AVAILABLE DATA below:

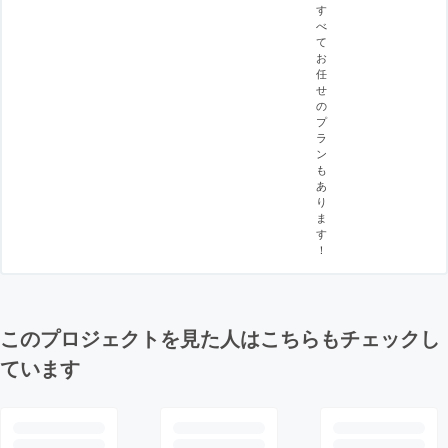
す
べ
て
お
任
せ
の
プ
ラ
ン
も
あ
り
ま
す
！
このプロジェクトを見た人はこちらもチェックし
ています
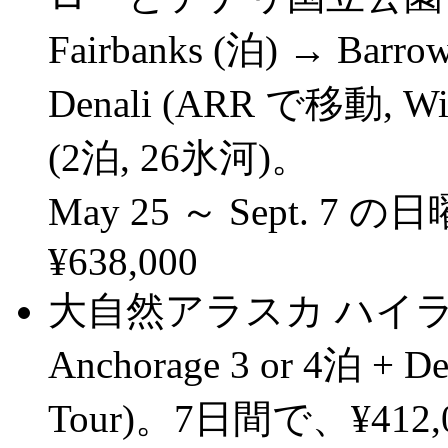
Fairbanks (泊) → Barro
Denali (ARR で移動, Wild
(2泊, 26氷河)。
May 25 ～ Sept. 7 の
¥638,000
大自然アラスカ ハイラ
Anchorage 3 or 4泊 + D
Tour)。7日間で、¥412,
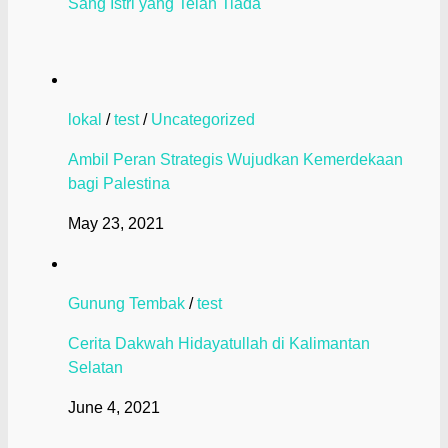
Sang Istri yang Telah Tiada
lokal
/
test
/
Uncategorized
Ambil Peran Strategis Wujudkan Kemerdekaan
bagi Palestina
May 23, 2021
Gunung Tembak
/
test
Cerita Dakwah Hidayatullah di Kalimantan
Selatan
June 4, 2021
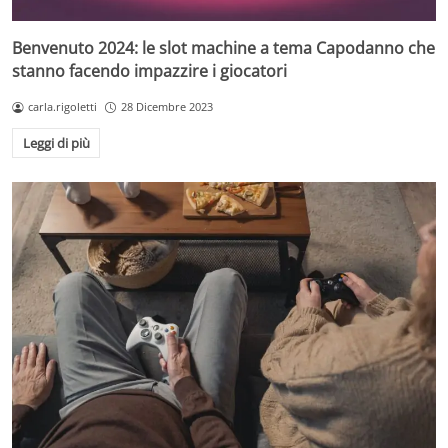
Benvenuto 2024: le slot machine a tema Capodanno che
stanno facendo impazzire i giocatori
carla.rigoletti
28 Dicembre 2023
Leggi di più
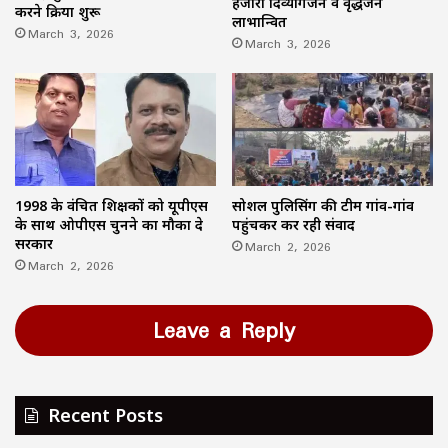
हजारों दिव्यांगजन व वृद्धजन
करने प्रक्रिया शुरू
लाभान्वित
March 3, 2026
March 3, 2026
1998 के वंचित शिक्षकों को यूपीएस
सोशल पुलिसिंग की टीम गांव-गांव
के साथ ओपीएस चुनने का मौका दे
पहुंचकर कर रही संवाद
सरकार
March 2, 2026
March 2, 2026
Leave a Reply
Recent Posts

End of AVAILABLE DATA.

● TASK OBJECTIVE
Word for word, restate the lines from the first line of the material through the line containing "Uncategorized", with the pictures left out.

● RESPONSE TO THE TASK
す
べ
て
お
任
せ
の
プ
ラ
ン
も
あ
り
ま
す
！
このプロジェクトを見た人はこちらもチェックし
ています
Fairbanks (泊) → Barro
Denali (ARR で移動, Wild
(2泊, 26氷河)。
May 25 ～ Sept. 7 の
¥638,000
大自然アラスカ ハイラ
Anchorage 3 or 4泊 + D
Tour)。7日間で、¥412,
Sang Istri yang Telah Tiada
lokal
/
test
/
Uncategorized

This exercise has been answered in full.